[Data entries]
===============

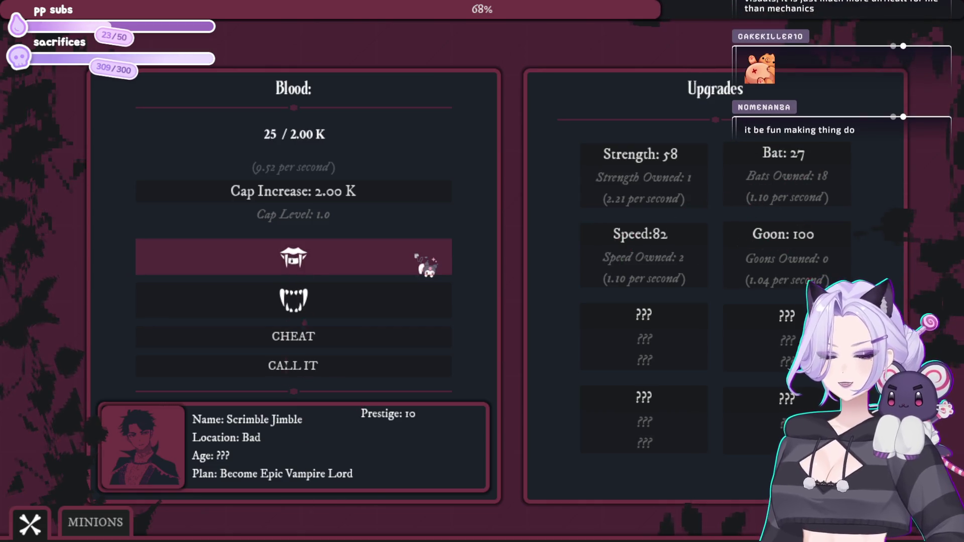
click(425, 265)
- Buy another Bat, a Speed upgrade and one more Bat, topping up blood by biting
click(758, 157)
click(757, 157)
click(351, 248)
click(352, 249)
click(352, 249)
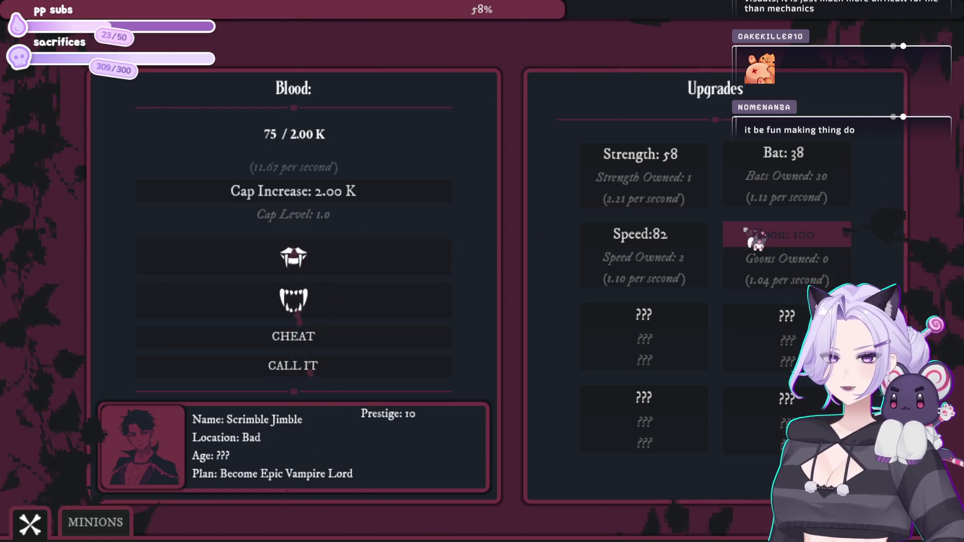
click(650, 252)
click(411, 253)
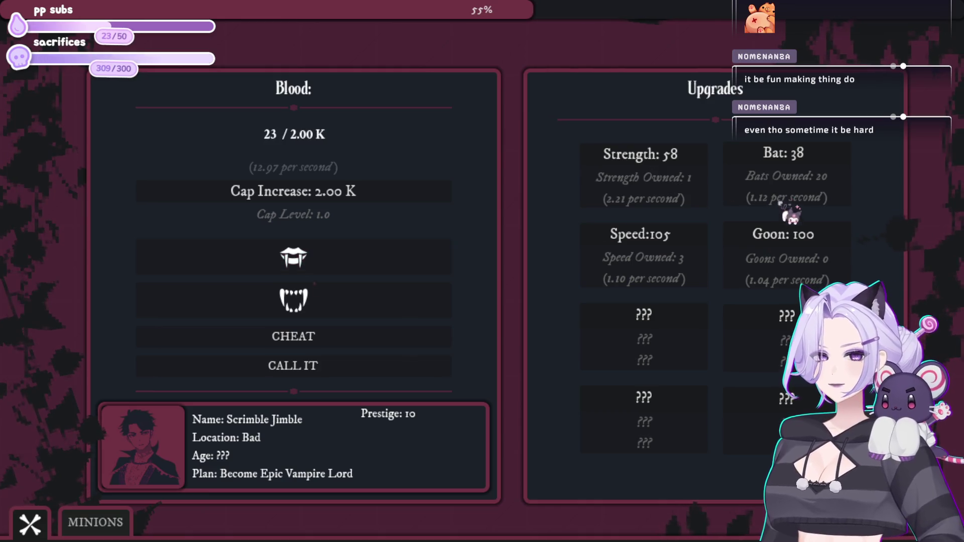
click(786, 170)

===============

**TASK TO CARRY OUT**
From the entries above, tally the lines that contain the string "click". Report the total and nothing more.

**TASK RESULT**
9